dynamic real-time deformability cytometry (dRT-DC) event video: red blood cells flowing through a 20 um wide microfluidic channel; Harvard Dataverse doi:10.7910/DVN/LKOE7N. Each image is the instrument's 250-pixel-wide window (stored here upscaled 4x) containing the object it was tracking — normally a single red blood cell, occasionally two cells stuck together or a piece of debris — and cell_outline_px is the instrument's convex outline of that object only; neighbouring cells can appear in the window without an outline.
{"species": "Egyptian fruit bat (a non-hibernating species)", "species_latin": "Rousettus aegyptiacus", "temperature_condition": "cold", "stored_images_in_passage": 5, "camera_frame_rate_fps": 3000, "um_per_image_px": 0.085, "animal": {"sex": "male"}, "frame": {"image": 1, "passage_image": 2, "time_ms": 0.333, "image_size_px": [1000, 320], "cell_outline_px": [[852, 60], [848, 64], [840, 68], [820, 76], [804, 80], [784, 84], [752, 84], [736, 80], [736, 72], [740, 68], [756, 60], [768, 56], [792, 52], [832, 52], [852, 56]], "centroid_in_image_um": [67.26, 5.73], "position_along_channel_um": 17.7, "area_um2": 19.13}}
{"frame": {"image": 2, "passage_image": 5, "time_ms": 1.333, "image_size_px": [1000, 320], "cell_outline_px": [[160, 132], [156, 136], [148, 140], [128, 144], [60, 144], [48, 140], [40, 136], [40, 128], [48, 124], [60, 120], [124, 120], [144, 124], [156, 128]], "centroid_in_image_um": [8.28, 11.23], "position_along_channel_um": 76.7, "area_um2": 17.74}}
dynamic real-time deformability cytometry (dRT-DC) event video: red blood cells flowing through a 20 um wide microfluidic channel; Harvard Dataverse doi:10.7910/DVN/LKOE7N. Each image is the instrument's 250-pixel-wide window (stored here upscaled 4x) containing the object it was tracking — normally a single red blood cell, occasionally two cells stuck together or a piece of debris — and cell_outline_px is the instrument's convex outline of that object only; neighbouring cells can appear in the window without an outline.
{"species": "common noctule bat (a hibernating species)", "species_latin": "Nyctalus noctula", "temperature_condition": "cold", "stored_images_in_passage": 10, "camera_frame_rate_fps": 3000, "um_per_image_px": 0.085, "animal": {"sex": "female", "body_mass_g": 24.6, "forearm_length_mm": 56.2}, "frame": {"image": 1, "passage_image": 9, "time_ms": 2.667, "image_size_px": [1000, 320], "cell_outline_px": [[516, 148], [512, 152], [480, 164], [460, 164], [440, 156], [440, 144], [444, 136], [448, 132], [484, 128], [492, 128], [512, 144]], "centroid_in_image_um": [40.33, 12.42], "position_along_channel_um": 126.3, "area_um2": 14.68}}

○ ○ ○ ○

### What you will do:
Go through the listing and copy all of it exactly.

### Exercise response:
dynamic real-time deformability cytometry (dRT-DC) event video: red blood cells flowing through a 20 um wide microfluidic channel; Harvard Dataverse doi:10.7910/DVN/LKOE7N. Each image is the instrument's 250-pixel-wide window (stored here upscaled 4x) containing the object it was tracking — normally a single red blood cell, occasionally two cells stuck together or a piece of debris — and cell_outline_px is the instrument's convex outline of that object only; neighbouring cells can appear in the window without an outline.
{"species": "Egyptian fruit bat (a non-hibernating species)", "species_latin": "Rousettus aegyptiacus", "temperature_condition": "cold", "stored_images_in_passage": 5, "camera_frame_rate_fps": 3000, "um_per_image_px": 0.085, "animal": {"sex": "male"}, "frame": {"image": 1, "passage_image": 2, "time_ms": 0.333, "image_size_px": [1000, 320], "cell_outline_px": [[852, 60], [848, 64], [840, 68], [820, 76], [804, 80], [784, 84], [752, 84], [736, 80], [736, 72], [740, 68], [756, 60], [768, 56], [792, 52], [832, 52], [852, 56]], "centroid_in_image_um": [67.26, 5.73], "position_along_channel_um": 17.7, "area_um2": 19.13}}
{"frame": {"image": 2, "passage_image": 5, "time_ms": 1.333, "image_size_px": [1000, 320], "cell_outline_px": [[160, 132], [156, 136], [148, 140], [128, 144], [60, 144], [48, 140], [40, 136], [40, 128], [48, 124], [60, 120], [124, 120], [144, 124], [156, 128]], "centroid_in_image_um": [8.28, 11.23], "position_along_channel_um": 76.7, "area_um2": 17.74}}
dynamic real-time deformability cytometry (dRT-DC) event video: red blood cells flowing through a 20 um wide microfluidic channel; Harvard Dataverse doi:10.7910/DVN/LKOE7N. Each image is the instrument's 250-pixel-wide window (stored here upscaled 4x) containing the object it was tracking — normally a single red blood cell, occasionally two cells stuck together or a piece of debris — and cell_outline_px is the instrument's convex outline of that object only; neighbouring cells can appear in the window without an outline.
{"species": "common noctule bat (a hibernating species)", "species_latin": "Nyctalus noctula", "temperature_condition": "cold", "stored_images_in_passage": 10, "camera_frame_rate_fps": 3000, "um_per_image_px": 0.085, "animal": {"sex": "female", "body_mass_g": 24.6, "forearm_length_mm": 56.2}, "frame": {"image": 1, "passage_image": 9, "time_ms": 2.667, "image_size_px": [1000, 320], "cell_outline_px": [[516, 148], [512, 152], [480, 164], [460, 164], [440, 156], [440, 144], [444, 136], [448, 132], [484, 128], [492, 128], [512, 144]], "centroid_in_image_um": [40.33, 12.42], "position_along_channel_um": 126.3, "area_um2": 14.68}}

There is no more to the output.